M. Hervart dut recommencer son raisonnement. Il se sentait heureux, mais comprenait de moins en moins.
«Elle agit comme si elle m'aimait——Elle agit aussi comme si elle ne m'aimait pas. Ici, on dirait que je suis tout pour elle. Quelques pas plus loin, elle me traite comme un simple ami de la maison.... Et c'est elle qui me mène.... Je n'ai jamais vu cela que chez les coquettes.... Où aurait-elle appris cela?... Les femmes sent comme les gentilshommes du temps de Molière; elles savent tout sans avoir rien appris....»

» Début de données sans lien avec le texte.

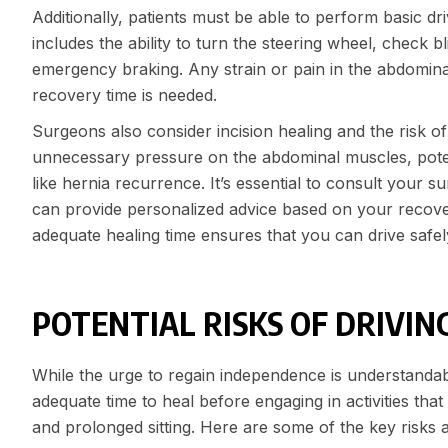
Additionally, patients must be able to perform basic dri
includes the ability to turn the steering wheel, chec
emergency braking. Any strain or pain in the abdominal
recovery time is needed.
Surgeons also consider incision healing and the risk o
unnecessary pressure on the abdominal muscles, potent
like hernia recurrence. It’s essential to consult your 
can provide personalized advice based on your recove
adequate healing time ensures that you can drive safel
POTENTIAL RISKS OF DRIVIN
While the urge to regain independence is understandabl
adequate time to heal before engaging in activities th
and prolonged sitting. Here are some of the key risks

M. Hervart, l'esprit alourdi, mais le cœur léger, monta à sa chambre, afin de méditer plus à l'aise. D'abord, il retoucha sa toilette, avec une certaine application. Il arracha de sa barbe un fil qui, sans être d'argent, était d'un or très pâle. Il vaporisa son gilet, mit à son doigt une bague aux ciselures compliquées.
«Cela peut servir, quand les conversations sont difficiles.»
Il allait commencer à méditer, quand on frappa à la porte. Le déjeuner était prêt.
M. des Boys, malgré le dérangement que sa fille lui imposait, paraissait heureux. Il déclara qu'une promenade lui ferait du bien. Il en avait besoin, puis il y avait droit. Il annonça:
—Je viens de terminer le neuvième panneau de ma vie de sainte Clotilde. Elle entre au monastère de Saint-Martin, à Tours.